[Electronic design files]
------------------------

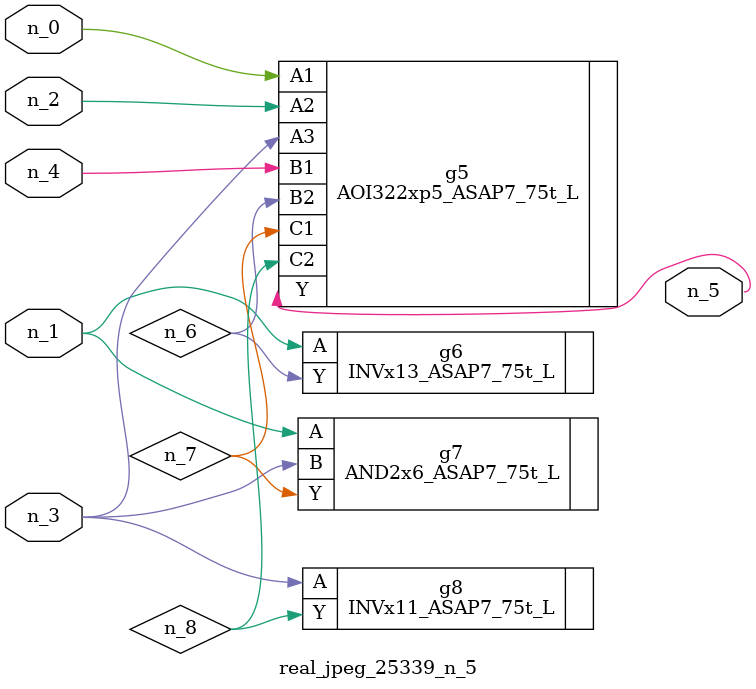
<source format=v>
module real_jpeg_25339_n_5 (n_4, n_0, n_1, n_2, n_3, n_5);

input n_4;
input n_0;
input n_1;
input n_2;
input n_3;

output n_5;

wire n_8;
wire n_6;
wire n_7;

AOI322xp5_ASAP7_75t_L g5 ( 
.A1(n_0),
.A2(n_2),
.A3(n_3),
.B1(n_4),
.B2(n_6),
.C1(n_7),
.C2(n_8),
.Y(n_5)
);

INVx13_ASAP7_75t_L g6 ( 
.A(n_1),
.Y(n_6)
);

AND2x6_ASAP7_75t_L g7 ( 
.A(n_1),
.B(n_3),
.Y(n_7)
);

INVx11_ASAP7_75t_L g8 ( 
.A(n_3),
.Y(n_8)
);


endmodule
</source>
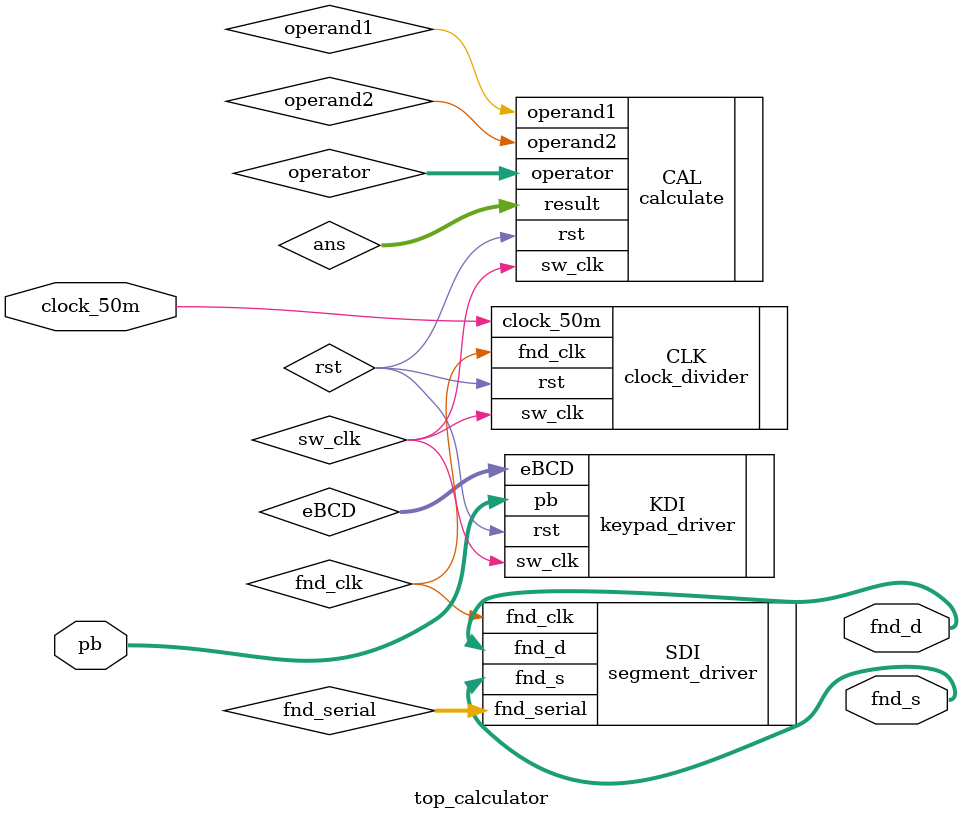
<source format=v>
module top_calculator(clock_50m, pb, fnd_s, fnd_d);
	input clock_50m;		//보드 입력 clk
	input [15:0] pb;		//16bit key pad 입력
	output [3:0] fnd_s;		//segment select negative decoder
	output [7:0] fnd_d;		//segment anode  positive decoder

	/*Clock*/
	reg sw_clk;					//2^(-21) 분주 
	wire fnd_clk;				//2^(-17) 분주

	/*key input*/
	wire [3:0]	eBCD;			//extended BCD code 키패드 입력 데이터
	wire rst;					//reset

	/*Buffer*/
	reg signBit;						//입력 버퍼 부호
	reg signed [30:0] buffer;			//입력 버퍼 절대값

	/*claculate var*/
	reg signed	[31:0]	ans;			//연산 결과
	reg signed	[31:0]	operand[0:1];	//피연산자
	reg			[2:0]	operator;		//연산자

	/*segment Transfer*/
	reg signed [31:0]	fnd_serial;		//segment 출력 데이터




	/*clock 분주*/
	clock_divider  CLK     (.clock_50m(clock_50m), .rst(rst),
							.sw_clk(sw_clk), .fnd_clk(fnd_clk));			
	/*segment 출력*/
	segment_driver SDI     (.fnd_clk(fnd_clk), .fnd_serial(fnd_serial),
							.fnd_s(fnd_s), .fnd_d(fnd_d));
	/*keypad 입력*/
	keypad_driver  KDI     (.sw_clk(sw_clk), .pb(pb),
							.eBCD(eBCD), .rst(rst));
	/*연산기+error detector*/
	calculate      CAL     (.sw_clk(sw_clk), .rst(rst), .operand1(operand1), .operand2(operand2), .operator(operator),
							.result(ans));
	

endmodule
</source>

------------------------

» WORK INSTRUCTIONS: Extract all the entries word for word; omit any pictures.

» YOUR SOLUTION:
<source format=v>
module real_jpeg_25339_n_5 (n_4, n_0, n_1, n_2, n_3, n_5);

input n_4;
input n_0;
input n_1;
input n_2;
input n_3;

output n_5;

wire n_8;
wire n_6;
wire n_7;

AOI322xp5_ASAP7_75t_L g5 ( 
.A1(n_0),
.A2(n_2),
.A3(n_3),
.B1(n_4),
.B2(n_6),
.C1(n_7),
.C2(n_8),
.Y(n_5)
);

INVx13_ASAP7_75t_L g6 ( 
.A(n_1),
.Y(n_6)
);

AND2x6_ASAP7_75t_L g7 ( 
.A(n_1),
.B(n_3),
.Y(n_7)
);

INVx11_ASAP7_75t_L g8 ( 
.A(n_3),
.Y(n_8)
);


endmodule
</source>
<source format=v>
module top_calculator(clock_50m, pb, fnd_s, fnd_d);
	input clock_50m;		//보드 입력 clk
	input [15:0] pb;		//16bit key pad 입력
	output [3:0] fnd_s;		//segment select negative decoder
	output [7:0] fnd_d;		//segment anode  positive decoder

	/*Clock*/
	reg sw_clk;					//2^(-21) 분주 
	wire fnd_clk;				//2^(-17) 분주

	/*key input*/
	wire [3:0]	eBCD;			//extended BCD code 키패드 입력 데이터
	wire rst;					//reset

	/*Buffer*/
	reg signBit;						//입력 버퍼 부호
	reg signed [30:0] buffer;			//입력 버퍼 절대값

	/*claculate var*/
	reg signed	[31:0]	ans;			//연산 결과
	reg signed	[31:0]	operand[0:1];	//피연산자
	reg			[2:0]	operator;		//연산자

	/*segment Transfer*/
	reg signed [31:0]	fnd_serial;		//segment 출력 데이터




	/*clock 분주*/
	clock_divider  CLK     (.clock_50m(clock_50m), .rst(rst),
							.sw_clk(sw_clk), .fnd_clk(fnd_clk));			
	/*segment 출력*/
	segment_driver SDI     (.fnd_clk(fnd_clk), .fnd_serial(fnd_serial),
							.fnd_s(fnd_s), .fnd_d(fnd_d));
	/*keypad 입력*/
	keypad_driver  KDI     (.sw_clk(sw_clk), .pb(pb),
							.eBCD(eBCD), .rst(rst));
	/*연산기+error detector*/
	calculate      CAL     (.sw_clk(sw_clk), .rst(rst), .operand1(operand1), .operand2(operand2), .operator(operator),
							.result(ans));
	

endmodule
</source>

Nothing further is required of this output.